Slaying the Dragon | |
2022-08-26 |
Slaying the Dragon
I had hesitated to get a copy of this book. I had thought that with the Rise of the Dungeon Master, Of Dice and Men, Empire of Imagination and then Playing at the World and especially Game Wizards I was covered. Also, I didn't want to go through a fifth or sixth recounting of the satanic panic.
It takes a village to slay a dragon, or maybe a host of wizards with magical cards, or a pair of traps of one's own making.
This book seems to be the result of a campaign of interviews of TSR actors, those still present and willing to talk to the author, Ben Riggs. I like how the recollections of some anecdotes contradict slightly each other. The author also had sometimes to guess and propose a narrative filling in the blanks. It all has a candid Rashōmon quality.
The post-Gygaxian age is not that dark, how could it be? It saw the blooming of so many settings.

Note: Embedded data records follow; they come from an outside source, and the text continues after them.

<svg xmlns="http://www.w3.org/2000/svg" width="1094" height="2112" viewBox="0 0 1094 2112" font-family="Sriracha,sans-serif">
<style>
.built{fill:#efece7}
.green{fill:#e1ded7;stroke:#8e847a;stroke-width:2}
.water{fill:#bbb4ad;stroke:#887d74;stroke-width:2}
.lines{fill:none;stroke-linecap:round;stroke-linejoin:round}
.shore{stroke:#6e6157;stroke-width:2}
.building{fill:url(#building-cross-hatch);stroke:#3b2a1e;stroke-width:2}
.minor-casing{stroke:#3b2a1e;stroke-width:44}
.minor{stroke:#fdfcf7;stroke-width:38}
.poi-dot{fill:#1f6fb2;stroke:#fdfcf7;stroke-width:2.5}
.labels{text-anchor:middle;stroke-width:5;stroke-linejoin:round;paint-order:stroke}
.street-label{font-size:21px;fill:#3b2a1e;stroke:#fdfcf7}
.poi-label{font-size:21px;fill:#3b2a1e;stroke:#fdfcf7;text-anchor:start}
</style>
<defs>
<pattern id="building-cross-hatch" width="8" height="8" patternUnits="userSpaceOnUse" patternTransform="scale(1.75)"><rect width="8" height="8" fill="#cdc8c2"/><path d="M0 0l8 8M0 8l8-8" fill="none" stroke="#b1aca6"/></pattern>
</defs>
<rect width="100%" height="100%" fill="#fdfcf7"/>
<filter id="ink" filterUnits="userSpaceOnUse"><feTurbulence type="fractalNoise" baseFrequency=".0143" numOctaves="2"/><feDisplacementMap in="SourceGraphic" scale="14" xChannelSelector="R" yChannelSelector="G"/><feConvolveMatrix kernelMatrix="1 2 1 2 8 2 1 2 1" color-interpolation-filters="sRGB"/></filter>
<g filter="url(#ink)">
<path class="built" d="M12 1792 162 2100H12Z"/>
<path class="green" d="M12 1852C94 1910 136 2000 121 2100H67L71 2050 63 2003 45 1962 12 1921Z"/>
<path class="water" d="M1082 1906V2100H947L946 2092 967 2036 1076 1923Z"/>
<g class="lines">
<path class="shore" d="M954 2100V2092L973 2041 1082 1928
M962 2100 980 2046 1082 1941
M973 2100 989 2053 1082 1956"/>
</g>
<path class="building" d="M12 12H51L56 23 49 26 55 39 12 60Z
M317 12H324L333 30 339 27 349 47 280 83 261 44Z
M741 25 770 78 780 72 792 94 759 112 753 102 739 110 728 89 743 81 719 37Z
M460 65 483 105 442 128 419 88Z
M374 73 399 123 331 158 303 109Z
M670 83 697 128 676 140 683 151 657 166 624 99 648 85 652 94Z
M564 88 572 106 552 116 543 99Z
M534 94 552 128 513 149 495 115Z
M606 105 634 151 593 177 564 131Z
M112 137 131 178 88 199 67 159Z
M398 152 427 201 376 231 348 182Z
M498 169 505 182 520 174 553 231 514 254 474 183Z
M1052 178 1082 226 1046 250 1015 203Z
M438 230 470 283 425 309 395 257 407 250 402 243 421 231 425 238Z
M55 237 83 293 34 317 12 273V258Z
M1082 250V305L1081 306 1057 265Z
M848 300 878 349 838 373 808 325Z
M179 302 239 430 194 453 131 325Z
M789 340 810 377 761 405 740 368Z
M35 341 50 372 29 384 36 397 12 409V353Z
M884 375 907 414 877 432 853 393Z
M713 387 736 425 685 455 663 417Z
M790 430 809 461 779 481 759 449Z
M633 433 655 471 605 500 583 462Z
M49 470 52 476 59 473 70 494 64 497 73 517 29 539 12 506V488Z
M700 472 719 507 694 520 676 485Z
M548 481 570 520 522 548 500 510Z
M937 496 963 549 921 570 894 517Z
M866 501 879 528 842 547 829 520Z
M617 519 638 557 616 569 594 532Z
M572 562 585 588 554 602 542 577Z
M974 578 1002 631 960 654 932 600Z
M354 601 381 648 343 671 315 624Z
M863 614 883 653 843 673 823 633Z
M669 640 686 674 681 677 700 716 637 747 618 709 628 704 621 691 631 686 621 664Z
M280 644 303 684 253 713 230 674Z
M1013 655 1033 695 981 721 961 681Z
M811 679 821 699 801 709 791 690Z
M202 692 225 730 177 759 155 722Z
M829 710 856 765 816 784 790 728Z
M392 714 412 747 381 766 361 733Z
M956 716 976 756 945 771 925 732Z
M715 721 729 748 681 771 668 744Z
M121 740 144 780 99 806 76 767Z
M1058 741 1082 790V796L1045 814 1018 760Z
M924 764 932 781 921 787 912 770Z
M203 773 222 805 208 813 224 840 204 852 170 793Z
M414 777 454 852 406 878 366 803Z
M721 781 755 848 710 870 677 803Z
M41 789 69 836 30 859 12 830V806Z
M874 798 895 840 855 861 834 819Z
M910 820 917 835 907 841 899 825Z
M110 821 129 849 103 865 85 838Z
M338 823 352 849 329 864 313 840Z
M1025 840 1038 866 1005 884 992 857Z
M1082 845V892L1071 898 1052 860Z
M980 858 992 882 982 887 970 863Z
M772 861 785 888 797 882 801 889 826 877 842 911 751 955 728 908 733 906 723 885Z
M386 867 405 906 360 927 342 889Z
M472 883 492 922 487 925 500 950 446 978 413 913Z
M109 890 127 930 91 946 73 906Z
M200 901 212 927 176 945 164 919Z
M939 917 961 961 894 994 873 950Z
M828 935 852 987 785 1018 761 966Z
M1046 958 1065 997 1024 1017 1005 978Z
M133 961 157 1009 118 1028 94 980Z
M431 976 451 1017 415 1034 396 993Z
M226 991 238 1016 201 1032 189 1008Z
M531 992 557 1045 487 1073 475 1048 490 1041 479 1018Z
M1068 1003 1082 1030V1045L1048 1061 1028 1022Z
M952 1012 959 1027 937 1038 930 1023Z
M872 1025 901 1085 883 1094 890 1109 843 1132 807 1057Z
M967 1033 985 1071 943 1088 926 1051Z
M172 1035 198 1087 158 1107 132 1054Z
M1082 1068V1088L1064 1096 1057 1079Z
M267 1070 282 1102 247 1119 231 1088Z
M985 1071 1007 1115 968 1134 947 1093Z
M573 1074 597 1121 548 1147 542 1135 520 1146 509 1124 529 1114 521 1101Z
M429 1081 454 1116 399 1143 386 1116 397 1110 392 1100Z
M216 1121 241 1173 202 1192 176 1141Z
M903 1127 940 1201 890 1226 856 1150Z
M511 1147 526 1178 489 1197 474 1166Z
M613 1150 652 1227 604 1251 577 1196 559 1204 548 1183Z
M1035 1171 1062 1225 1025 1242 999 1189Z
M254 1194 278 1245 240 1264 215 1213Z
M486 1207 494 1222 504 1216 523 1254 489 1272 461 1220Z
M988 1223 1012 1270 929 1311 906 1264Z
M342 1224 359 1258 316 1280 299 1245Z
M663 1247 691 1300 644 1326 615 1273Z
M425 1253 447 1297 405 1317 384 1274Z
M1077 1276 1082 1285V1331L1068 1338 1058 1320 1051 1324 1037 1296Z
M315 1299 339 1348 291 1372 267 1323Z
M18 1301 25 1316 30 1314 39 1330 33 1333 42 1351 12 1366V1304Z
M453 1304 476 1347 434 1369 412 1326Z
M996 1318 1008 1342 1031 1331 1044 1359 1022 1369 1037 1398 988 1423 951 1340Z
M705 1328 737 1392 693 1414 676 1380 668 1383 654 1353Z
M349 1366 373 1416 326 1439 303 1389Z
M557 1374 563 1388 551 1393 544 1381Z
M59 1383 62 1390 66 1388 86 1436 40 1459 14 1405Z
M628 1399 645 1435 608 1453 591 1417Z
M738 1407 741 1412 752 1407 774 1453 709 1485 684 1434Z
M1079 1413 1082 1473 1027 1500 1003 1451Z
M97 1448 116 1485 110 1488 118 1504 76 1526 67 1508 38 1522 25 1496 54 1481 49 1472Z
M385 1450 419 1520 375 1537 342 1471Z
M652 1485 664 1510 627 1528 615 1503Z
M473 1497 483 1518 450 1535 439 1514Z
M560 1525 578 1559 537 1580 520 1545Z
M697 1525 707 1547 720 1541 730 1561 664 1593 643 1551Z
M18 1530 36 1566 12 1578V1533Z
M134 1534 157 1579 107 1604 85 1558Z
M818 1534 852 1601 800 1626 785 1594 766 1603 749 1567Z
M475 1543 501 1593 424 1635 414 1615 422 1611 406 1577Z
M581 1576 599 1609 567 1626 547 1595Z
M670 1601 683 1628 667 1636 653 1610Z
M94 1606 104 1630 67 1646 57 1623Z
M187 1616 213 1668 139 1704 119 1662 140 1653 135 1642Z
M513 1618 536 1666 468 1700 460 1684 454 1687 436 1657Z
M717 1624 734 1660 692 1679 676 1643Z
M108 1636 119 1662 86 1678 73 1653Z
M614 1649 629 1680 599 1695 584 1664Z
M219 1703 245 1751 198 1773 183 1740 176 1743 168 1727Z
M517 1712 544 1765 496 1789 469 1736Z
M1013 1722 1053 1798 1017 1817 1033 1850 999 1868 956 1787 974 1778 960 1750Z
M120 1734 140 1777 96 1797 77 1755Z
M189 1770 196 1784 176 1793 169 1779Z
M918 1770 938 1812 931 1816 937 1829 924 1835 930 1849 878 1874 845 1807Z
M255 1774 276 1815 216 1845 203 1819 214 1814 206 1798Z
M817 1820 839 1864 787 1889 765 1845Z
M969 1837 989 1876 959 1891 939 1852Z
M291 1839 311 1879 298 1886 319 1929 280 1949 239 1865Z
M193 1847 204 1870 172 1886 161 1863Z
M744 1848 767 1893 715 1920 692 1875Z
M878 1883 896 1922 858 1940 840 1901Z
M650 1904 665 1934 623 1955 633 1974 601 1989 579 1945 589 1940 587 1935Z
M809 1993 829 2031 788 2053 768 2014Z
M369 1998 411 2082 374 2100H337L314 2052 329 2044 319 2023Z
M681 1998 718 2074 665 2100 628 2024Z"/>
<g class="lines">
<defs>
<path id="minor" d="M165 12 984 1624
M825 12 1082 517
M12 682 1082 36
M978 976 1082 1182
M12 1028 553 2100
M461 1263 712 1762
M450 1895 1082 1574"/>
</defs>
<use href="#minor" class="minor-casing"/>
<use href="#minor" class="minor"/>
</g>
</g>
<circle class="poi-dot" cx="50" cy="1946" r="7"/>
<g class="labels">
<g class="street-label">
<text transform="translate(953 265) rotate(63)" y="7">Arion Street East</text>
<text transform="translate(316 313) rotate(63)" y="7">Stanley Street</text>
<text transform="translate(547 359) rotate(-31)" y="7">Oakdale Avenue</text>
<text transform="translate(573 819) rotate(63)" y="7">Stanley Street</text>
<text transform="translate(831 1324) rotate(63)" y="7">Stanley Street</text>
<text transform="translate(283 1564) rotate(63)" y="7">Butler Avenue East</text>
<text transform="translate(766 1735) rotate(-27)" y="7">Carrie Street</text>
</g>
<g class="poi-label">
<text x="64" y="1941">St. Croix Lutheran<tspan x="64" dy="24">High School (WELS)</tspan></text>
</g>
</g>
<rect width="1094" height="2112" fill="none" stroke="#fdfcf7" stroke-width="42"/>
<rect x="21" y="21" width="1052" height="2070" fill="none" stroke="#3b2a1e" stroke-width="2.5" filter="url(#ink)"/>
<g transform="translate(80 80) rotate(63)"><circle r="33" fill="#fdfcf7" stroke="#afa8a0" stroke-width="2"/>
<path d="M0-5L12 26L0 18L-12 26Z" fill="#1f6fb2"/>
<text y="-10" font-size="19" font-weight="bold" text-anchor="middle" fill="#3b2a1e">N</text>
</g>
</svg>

(Zeb) Cook also looked at the wide world for inspiration. At the time, his literary diet consisted of experimental novels. For example, he read Dictionary of the Khazars, a Serbian novel by Milorad Pavić, though calling it a novel may be a generous description. It is a series of lexicons describing the Khazars, a Turkic people that purportedly converted to Judaism in the eighth or ninth century. (...) He also read Italo Calvino's Invisible Cities, a novel in which Marco Polo regales Emperor Kublai Khan with tales of a kaleidoscope of mind-bending metropoles. (...) But, Polo says, telling Kublai Khan all of that "would be the same as telling you nothing."
The Khazars, Italo Calvino, the great Khan and his Venitian, Zeb Cook, Sigil, Planescape...
I think that Slaying the Dragon is a necessary book. Although the nodes in the quote above makes me thirst for another book.
At a few points in the telling, there are hints that campaigns are being played. I wonder if a book putting side by side games and settings produced and books read and campaigns played could emerge before the witnesses forget or leave us.